Er ist kein Humanist, raunt Gerhart Hauptmann mit leiser Stimme, es fehlt mir die philosophische Tiefe bei dem Mann. So ein Werk wie meinen ‚Bahnwärter Thiel‘ würde der nie hinbekommen. Große Bedenken von meiner Seite, wegen flatterhaftem Charakter und weltanschaulicher Oberflächlichkeit.

Hemingway und Nobelpreis, das geht überhaupt nicht. Rudyard Kipling setzt einen grimmigen Gesichtsausdruck auf. Ich habe Kinderbücher geschrieben und er ist ein schlechter Vater. Der bessere Weltenbummler bin ich eh.

Petrus hat eine solch vehemente Kritik nicht erwartet und zeigt sich ratlos. Hilfesuchend blickt er an den Kopf des Tisches.

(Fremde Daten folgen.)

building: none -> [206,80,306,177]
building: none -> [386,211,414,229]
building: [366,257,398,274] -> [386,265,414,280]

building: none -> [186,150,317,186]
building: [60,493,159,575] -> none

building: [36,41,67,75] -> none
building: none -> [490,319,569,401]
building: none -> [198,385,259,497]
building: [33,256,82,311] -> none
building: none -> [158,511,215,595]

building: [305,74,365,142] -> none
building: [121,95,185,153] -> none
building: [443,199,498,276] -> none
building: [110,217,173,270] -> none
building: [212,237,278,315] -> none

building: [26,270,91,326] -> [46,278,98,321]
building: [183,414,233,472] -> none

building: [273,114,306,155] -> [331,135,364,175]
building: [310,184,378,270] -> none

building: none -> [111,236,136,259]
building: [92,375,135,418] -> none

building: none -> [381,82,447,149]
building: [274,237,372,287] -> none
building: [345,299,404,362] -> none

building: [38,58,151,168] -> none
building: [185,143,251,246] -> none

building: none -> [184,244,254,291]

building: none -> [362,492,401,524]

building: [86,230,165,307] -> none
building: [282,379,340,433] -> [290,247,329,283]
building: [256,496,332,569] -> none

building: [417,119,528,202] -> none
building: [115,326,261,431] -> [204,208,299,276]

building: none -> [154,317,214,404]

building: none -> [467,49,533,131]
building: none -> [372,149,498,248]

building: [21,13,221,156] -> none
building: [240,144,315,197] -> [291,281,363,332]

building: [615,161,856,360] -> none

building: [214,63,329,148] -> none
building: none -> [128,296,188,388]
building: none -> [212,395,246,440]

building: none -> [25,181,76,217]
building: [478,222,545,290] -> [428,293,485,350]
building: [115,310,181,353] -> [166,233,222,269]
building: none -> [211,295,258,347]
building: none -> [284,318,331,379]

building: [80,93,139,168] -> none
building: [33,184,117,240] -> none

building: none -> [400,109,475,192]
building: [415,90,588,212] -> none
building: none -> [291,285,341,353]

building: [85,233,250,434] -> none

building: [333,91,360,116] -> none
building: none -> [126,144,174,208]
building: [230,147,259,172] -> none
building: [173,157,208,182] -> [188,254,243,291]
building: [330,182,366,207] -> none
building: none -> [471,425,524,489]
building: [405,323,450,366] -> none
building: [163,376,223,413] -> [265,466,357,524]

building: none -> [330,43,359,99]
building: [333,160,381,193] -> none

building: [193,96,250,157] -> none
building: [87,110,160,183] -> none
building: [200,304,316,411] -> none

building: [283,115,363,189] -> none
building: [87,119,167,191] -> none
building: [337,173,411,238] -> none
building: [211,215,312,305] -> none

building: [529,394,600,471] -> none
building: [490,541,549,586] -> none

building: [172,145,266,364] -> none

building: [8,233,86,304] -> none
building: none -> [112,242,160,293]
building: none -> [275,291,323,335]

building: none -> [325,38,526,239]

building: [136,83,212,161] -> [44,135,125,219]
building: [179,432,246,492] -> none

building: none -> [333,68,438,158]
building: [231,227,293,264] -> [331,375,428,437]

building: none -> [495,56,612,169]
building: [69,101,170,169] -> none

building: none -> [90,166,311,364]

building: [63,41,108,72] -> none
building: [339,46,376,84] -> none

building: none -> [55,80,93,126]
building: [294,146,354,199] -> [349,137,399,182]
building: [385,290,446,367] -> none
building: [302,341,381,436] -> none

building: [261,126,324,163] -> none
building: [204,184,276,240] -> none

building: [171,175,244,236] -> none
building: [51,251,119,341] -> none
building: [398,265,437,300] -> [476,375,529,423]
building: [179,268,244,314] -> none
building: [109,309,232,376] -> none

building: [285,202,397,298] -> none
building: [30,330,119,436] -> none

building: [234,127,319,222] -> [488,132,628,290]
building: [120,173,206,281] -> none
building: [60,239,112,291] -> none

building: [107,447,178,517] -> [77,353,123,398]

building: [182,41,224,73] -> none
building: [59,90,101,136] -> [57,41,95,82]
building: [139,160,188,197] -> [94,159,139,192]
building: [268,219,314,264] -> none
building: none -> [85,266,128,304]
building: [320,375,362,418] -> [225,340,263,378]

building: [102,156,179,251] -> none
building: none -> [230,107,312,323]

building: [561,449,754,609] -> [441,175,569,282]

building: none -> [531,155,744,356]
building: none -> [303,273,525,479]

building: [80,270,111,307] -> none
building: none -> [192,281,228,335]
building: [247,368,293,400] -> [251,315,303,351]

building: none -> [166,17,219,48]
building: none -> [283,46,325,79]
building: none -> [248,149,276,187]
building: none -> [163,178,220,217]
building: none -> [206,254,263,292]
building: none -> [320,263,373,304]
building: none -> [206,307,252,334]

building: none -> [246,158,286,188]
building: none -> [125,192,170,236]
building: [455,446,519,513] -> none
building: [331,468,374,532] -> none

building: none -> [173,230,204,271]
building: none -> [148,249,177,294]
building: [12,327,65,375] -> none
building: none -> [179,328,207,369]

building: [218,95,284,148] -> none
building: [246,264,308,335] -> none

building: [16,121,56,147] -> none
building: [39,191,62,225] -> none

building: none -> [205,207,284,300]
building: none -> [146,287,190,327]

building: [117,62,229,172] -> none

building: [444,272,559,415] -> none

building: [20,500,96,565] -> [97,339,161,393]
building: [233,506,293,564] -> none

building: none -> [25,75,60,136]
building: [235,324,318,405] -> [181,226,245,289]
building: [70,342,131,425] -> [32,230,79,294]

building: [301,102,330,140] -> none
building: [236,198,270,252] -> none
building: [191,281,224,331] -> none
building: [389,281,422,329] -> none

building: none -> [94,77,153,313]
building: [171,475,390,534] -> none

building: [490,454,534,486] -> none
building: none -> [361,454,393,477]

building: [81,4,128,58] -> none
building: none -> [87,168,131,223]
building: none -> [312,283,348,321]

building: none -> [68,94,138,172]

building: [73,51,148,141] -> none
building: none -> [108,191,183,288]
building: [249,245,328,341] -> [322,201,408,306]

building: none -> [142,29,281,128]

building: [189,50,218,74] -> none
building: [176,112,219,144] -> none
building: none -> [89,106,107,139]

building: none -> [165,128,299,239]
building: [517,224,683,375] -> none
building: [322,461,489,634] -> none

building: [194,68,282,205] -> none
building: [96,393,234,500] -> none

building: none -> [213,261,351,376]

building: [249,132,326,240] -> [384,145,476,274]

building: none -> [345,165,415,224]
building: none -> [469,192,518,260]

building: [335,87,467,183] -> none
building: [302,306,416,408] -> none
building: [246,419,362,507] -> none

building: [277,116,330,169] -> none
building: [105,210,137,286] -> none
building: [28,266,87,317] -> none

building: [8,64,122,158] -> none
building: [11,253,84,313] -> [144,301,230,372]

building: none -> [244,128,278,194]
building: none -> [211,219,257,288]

Dort sitzt der Ehrenpräsident Johann Wolfgang von Goethe, kooptiertes Mitglied auf ewig. Der Dichter-Titan steht auf und ergreift das Wort. Meine verehrten Damen und Herren, Sie vergessen bei Ihrer Kritik eines: die Menschen mögen ihn. Sie lieben ihn und lesen ihn. Er verkauft mehr Bücher als wir alle zusammen. Und er hat – kurzer Blick zu Gerhart Hauptmann – gegen Hitler und Franco gekämpft. Und die kleinen Sünden, nun ja, manchmal vermisse ich sie hier oben. Auch ich habe gerne bei einem guten Glas Wein und mit einer hübschen Frau auf dem Schoß dem Eckermann diktiert. Es hat der Literatur nicht geschadet. Petrus, bitte übersenden Sie dem schwedischen Komitee die Stellungnahme, dass wir alle mit der Verleihung des Nobelpreises an Ernest Hemingway einverstanden sind. Einstimmig!